Freddie había oído el grito de su padre, que le había llamado con el nombre de Fredo, como cuando era niño, e igualmente había oído los dos primeros disparos. El miedo le impidió reaccionar, hasta el punto de que, al salir del coche, aún no había sacado su arma. Los dos asesinos hubieran podido disparar fácilmente contra él, pero también ellos se dejaron dominar por el pánico. Debieron creer que el hijo estaba armado, y además había transcurrido ya demasiado tiempo. Desaparecieron por la esquina, dejando a Freddie solo en la calle con el ensangrentado cuerpo de su padre. Muchos de los que pasaban por la calle se habían ocultado en los portales o echado al suelo, mientras otros se habían reunido en pequeños grupos.

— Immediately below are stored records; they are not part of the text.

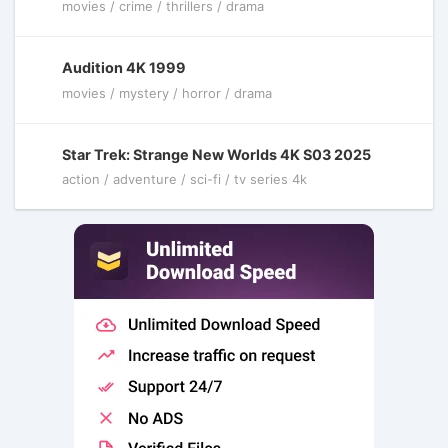
movies / crime / thrillers / drama
Audition 4K 1999
movies / mystery / horror / drama
Star Trek: Strange New Worlds 4K S03 2025
action / adventure / sci-fi / tv series 4k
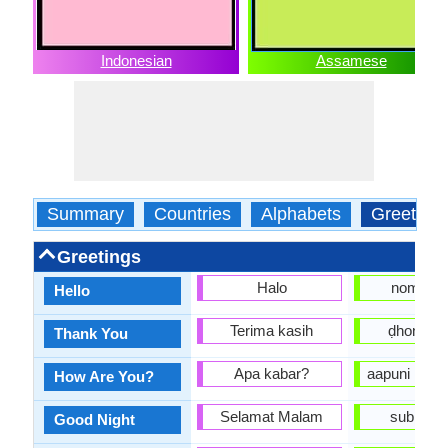
Indonesian
Assamese
Summary
Countries
Alphabets
Greeting
Greetings
Halo
nomosk
Hello
Terima kasih
ḍhonyob
Thank You
Apa kabar?
aapuni kene
How Are You?
Selamat Malam
subhoraat
Good Night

Freddie aún no había sacado su pistola. Parecía paralizado. Miraba a su padre, que yacía boca abajo sobre el asfalto de la calle, rodeado de lo que parecía un lago de sangre. Freddie había sufrido un tremendo _shock_. La gente volvió a ponerse en movimiento, y alguien, al verlo allí, de pie y aturdido, le hizo sentar en la acera. La muchedumbre se había agrupado alrededor del cuerpo de Don Corleone, pero el círculo se deshizo tan pronto como apareció el primer coche de la policía. Detrás del vehículo policial seguía un automóvil con radio del Daily News. Antes de que el coche se detuviera, ya había saltado un fotógrafo, que empezó a disparar su cámara. Pocos momentos después llegó una ambulancia. El fotógrafo dedicó luego su atención a Freddie Corleone, que estaba llorando a lágrima viva, lo que resultaba más bien cómico dadas las facciones de su cara, con su gruesa nariz y carnosos labios. Los agentes se habían mezclado entre la multitud, mientras seguían acudiendo los coches patrulla. Uno de los agentes se arrodilló junto a Freddie y le hizo algunas preguntas, pero Freddie no estaba en condiciones de contestar. El detective metió la mano en la chaqueta de Freddie y de uno de los bolsillos sacó su cartera. Miró su tarjeta de identificación y llamó a uno de sus compañeros con un ligero silbido. En cuestión de pocos segundos, Freddie fue separado de la muchedumbre de curiosos y se encontró rodeado de policías vestidos de paisano. El primer detective encontró la pistola que Freddie llevaba en la sobaquera, y se la guardó. Luego llevaron al joven a un coche que no tenía distintivo alguno. El automóvil del Daily News siguió al primero. El fotógrafo, incansable, seguía fotografiándolo todo y a todos.